__ACTIONS TO TAKE__
- 1) According to the blog post about PlentyofFish, how much revenue does the site generate?
- 2) Print the stretch of the blog post about PlentyofFish from "I just spent" through "I was wrong.".

--- START OF TEXT BLOCK ---

Missing the Point

by Tommy on July 1, 2010

I just spent 2 and a half hours trying not to lose hope for the future of business leadership in America.

I am taking a Marketing Research class that is very much focused on the 1990′s method of business — which is fine.  That is what I expected, so was very surprised to get an assignment for a case study on what I would call a “new economy” case and assumed my classmates might be happy about it too.  I was wrong.

PlentyofFish.com (PoF) is a very popular and completely free online dating service.  Normally, I would not be discussing dating tips on FG, but there are important lessons for the future here.  This site was developed by Markus Frind and generates over $10 million in revenue without selling anything except ad space.

The thing about PoF is that it works better than paid matchmaking sites because its users are very robust and interactive.  Regardless of your views of finding love on a website, PoF generates a strong following because it works.  Frind saw a problem, learned a programming language, then solved it for free.  PoF is more a piece of art than a business which is very unsettling for Harvard case study writers, university professors, and apparently young 20-something MBA students.

As my classmates and professor tried to crack the puzzle of how something like this could actually make money, the discussion eventually went predictably into how it could make more money (infinite growth paradigm).  Some of the conclusions were that PoF was an anomaly that had succeeded almost purely on luck (statistical modeling), PoF could be a billion dollar business if “properly managed” (6 sigma), and PoF should be charging for its service (microeconomic theory).

Missing the point.

One of my all time favorite books is To Kill a Mockingbird by Harper Lee.  Do you think Lee “mismanaged” this book?  Do you think To Kill a Mockingbird is washed up because it’s no longer on the best seller list?  Do you think Lee was purely lucky?  Of course not.  To Kill a Mockingbird provides value.

There is plenty of brilliance that goes unnoticed and unsupported, but I think one of the benefits of our transitioning socioeconomic condition is that things like purpose, art, meaning, and brilliance are becoming more valuable and worthy of our attention.  People are transitioning to a more personal experience of meaning, and we need to support this.  We need to find the cherry buried in 5000 pounds of dung.  The internet has created a giant pile of crap intermixed with gleaming jewels of insight and connection that just leveled a playing field of peer-to-peer interaction and trade.  In other words freedomguerrilla.com takes up just as much pixel space as goldmansachs.com.

--- END OF TEXT BLOCK ---
--- START OF STORED DATA ---

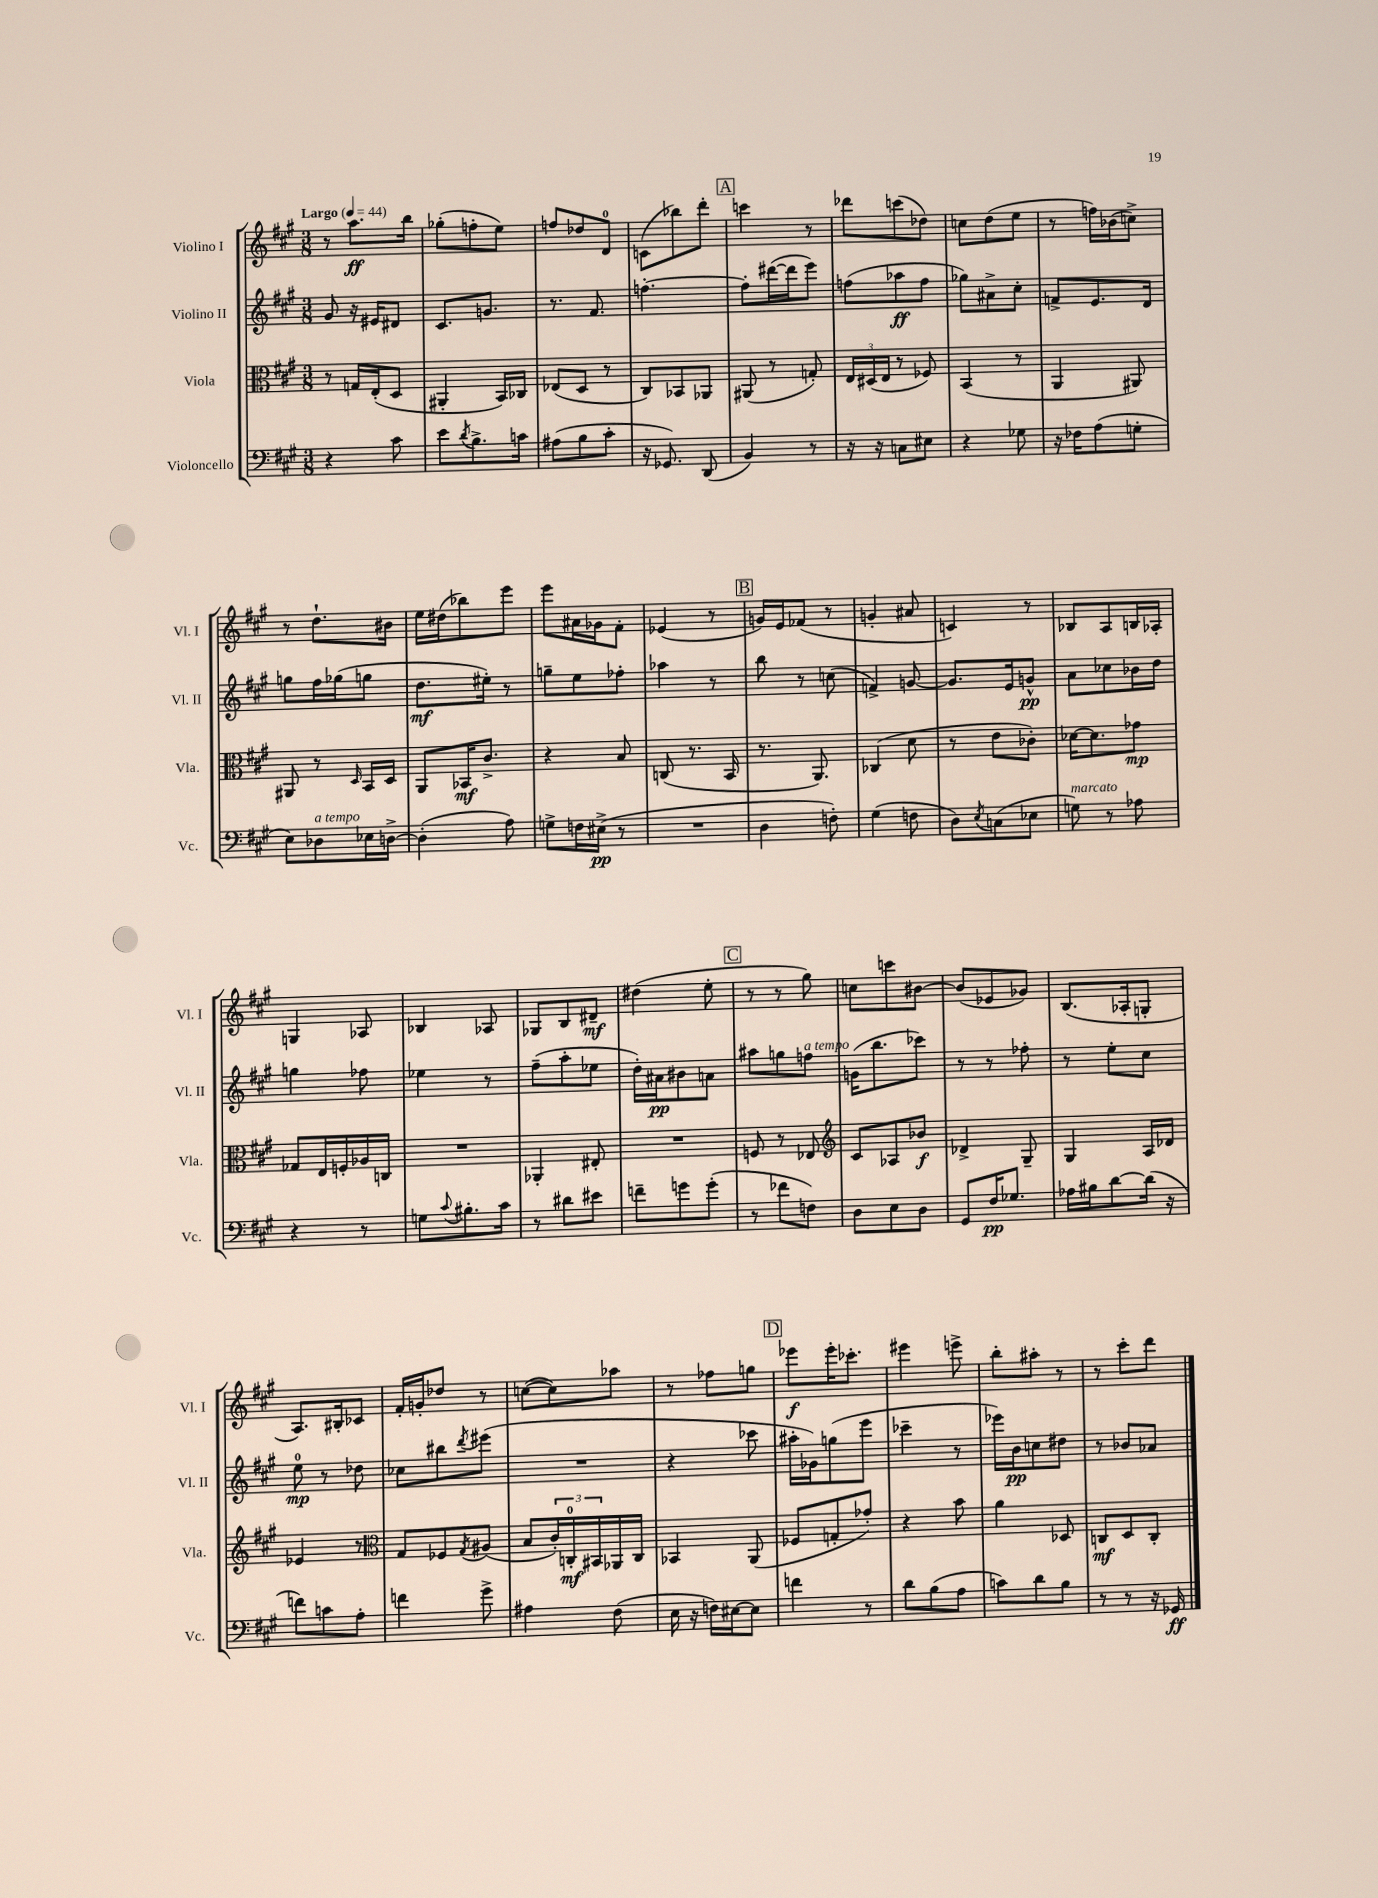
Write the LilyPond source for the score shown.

<<
\new StaffGroup <<
\new Staff = "s0" \with { instrumentName = "Violino I" shortInstrumentName = "Vl. I" } {
    \clef treble \key a \major \numericTimeSignature \time 3/8 \tempo "Largo" 4 = 44
    r8 a''8.\ff b''16 |
    ges''8-.( f''8-. e''8) |
    f''8 des''8 d'8-0 |
    c'8( bes''8) d'''8-. |
    \mark \markup { \box "A" } c'''4 r8 |
    des'''8 c'''8( des''8) |
    c''8 d''8( e''8 |
    r8 f''16) bes'16( c''8->) |
    r8 d''8.-! bis'16 |
    e''16 dis''16( bes''8) e'''8 |
    e'''8 ais'16 ges'16 fis'8-. |
    ees'4( r8 |
    \mark \markup { \box "B" } g'16) e'16 fes'8( r8 |
    g'4-. ais'8 |
    c'4) r8 |
    bes8 a8 b16 aes16-. |
    g4 aes8 |
    bes4 aes8 |
    ges8 b8 dis'8--\mf |
    dis''4( e''8-. |
    \mark \markup { \box "C" } r8 r8 gis''8) |
    c''8 c'''8 bis'8~ |
    bis'8( ees'8 ges'8) |
    b8.( aes16-. g8-. |
    a8.) bis16-. ces'8 |
    fis'16-. g'16-. des''8 r8 |
    c''8~( c''8) aes''8 |
    r8 fes''8 g''8 |
    \mark \markup { \box "D" } ees'''8\f ees'''16-. ces'''8.-. |
    eis'''4 e'''8-> |
    b''8-. ais''8-. r8 |
    r8 cis'''8-. d'''8 \bar "|." |
}
\new Staff = "s1" \with { instrumentName = "Violino II" shortInstrumentName = "Vl. II" } {
    \clef treble \key a \major \numericTimeSignature \time 3/8
    gis'8 r16 eis'16 dis'8 |
    cis'8. g'8. |
    r8. fis'8. |
    f''4.~-. |
    \mark \markup { \box "A" } f''8-. dis'''16~( dis'''16 e'''8) |
    f''8( aes''8\ff f''8 |
    ges''8) ais'8-> cis''8-. |
    f'8-> e'8. d'16 |
    g''8 fis''16 ges''16( g''8 |
    d''8.\mf eis''16-.) r8 |
    g''8-- e''8 fes''8-. |
    aes''4 r8 |
    \mark \markup { \box "B" } b''8 r8 c''8( |
    f'4->) g'8~ |
    g'8. e'16 g'8-^\pp |
    a'8 ces''8 bes'16 d''16 |
    g''4 fes''8 |
    ees''4 r8 |
    fis''8--( a''8-. ees''8 |
    d''16-.) ais'16\pp bis'8 a'8 |
    \mark \markup { \box "C" } ais''8 g''8 f''8^\markup { \italic "a tempo" } |
    g'16( b''8. ces'''8) |
    r8 r8 fes''8-. |
    r8 e''8-. cis''8 |
    e''8-0\mp r8 des''8 |
    ces''8 bis''8 \acciaccatura { d'''8 } eis'''8( |
    R4. |
    r4 ces'''8 |
    \mark \markup { \box "D" } ais''16-. ges'16) g''8( e'''8 |
    ces'''4-- r8 |
    ees'''16) b'16\pp c''8 dis''8 |
    r8 bes'8 aes'8 \bar "|." |
}
\new Staff = "s2" \with { instrumentName = "Viola" shortInstrumentName = "Vla." } {
    \clef alto \key a \major \numericTimeSignature \time 3/8
    r8 g16 e16-.( d8 |
    ais,4-. b,16) ces16 |
    ees8( d8 r8 |
    cis8) bes,8 aes,8 |
    \mark \markup { \box "A" } ais,8( r8 g8-.) |
    \tuplet 3/2 { e16 dis16( e16 } r8 fes8) |
    b,4( r8 |
    a,4 ais,8) |
    ais,8 r8 \grace { d16 } b,16 d16 |
    a,8 bes,16\mf cis'8.-> |
    r4 b8 |
    c8( r8. b,16 |
    \mark \markup { \box "B" } r8. a,8.) |
    ces4( d'8 |
    r8 e'8 ces'8-.) |
    des'16~ des'8. ges'8\mp |
    ges8 e16 f16-. aes16 c16 |
    R4. |
    aes,4-. eis8-. |
    R4. |
    \mark \markup { \box "C" } f8 r8 ees8 |
    \clef treble cis'8 aes8 bes'8\f |
    des'4-> gis8-- |
    gis4 a16 des'16 |
    ees'4 r8 |
    \clef alto gis8 fes8 \acciaccatura { gis8 } ais8( |
    b8 \tuplet 3/2 { cis'16-.) c16-0-.\mf bis,16 } aes,16 c16 |
    bes,4 a,8( |
    \mark \markup { \box "D" } fes8 g8-. ges'8-.) |
    r4 b'8 |
    a'4 des8 |
    c8\mf d8 c8-. \bar "|." |
}
\new Staff = "s3" \with { instrumentName = "Violoncello" shortInstrumentName = "Vc." } {
    \clef bass \key a \major \numericTimeSignature \time 3/8
    r4 cis'8 |
    e'8 \acciaccatura { d'8 } b8.-> c'16 |
    ais8( b8 cis'8-. |
    r16 ges,8.) d,8( |
    \mark \markup { \box "A" } b,4) r8 |
    r16 r16 c8 eis8 |
    r4 ges8 |
    r16 fes16 a8( g8-. |
    e8) des8^\markup { \italic "a tempo" } ees16 d16~-> |
    d4-.( a8) |
    g8-> f16 eis16->\pp( r8 |
    R4. |
    \mark \markup { \box "B" } d4 f8-.) |
    gis4( f8 |
    d8) \acciaccatura { e8 } c8( ees8 |
    g8^\markup { \italic "marcato" }) r8 aes8 |
    r4 r8 |
    g8 \appoggiatura { cis'8 } bis8.-. cis'16 |
    r8 dis'8 eis'8 |
    f'8-- g'8 g'8-.( |
    \mark \markup { \box "C" } r8 fes'8 f8) |
    d8 e8 d8 |
    gis,8 fis16\pp ges8. |
    aes16 bis16 d'8~ d'16( r16 |
    f'8) c'8 a8-. |
    f'4 gis'8-> |
    ais4 fis8( |
    e16 r16 f16) eis16~ eis8 |
    \mark \markup { \box "D" } f'4 r8 |
    d'8 b8( a8 |
    c'8) d'8 b8 |
    r8 r8 r16 ges,16\ff \bar "|." |
}
>>
>>
\layout { \context { \Score \remove "Bar_number_engraver" } }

--- END OF STORED DATA ---

__RESPONSES__
- 1) Over $10 million, without selling anything except ad space.

- 2)
I just spent 2 and a half hours trying not to lose hope for the future of business leadership in America.

I am taking a Marketing Research class that is very much focused on the 1990′s method of business — which is fine.  That is what I expected, so was very surprised to get an assignment for a case study on what I would call a “new economy” case and assumed my classmates might be happy about it too.  I was wrong.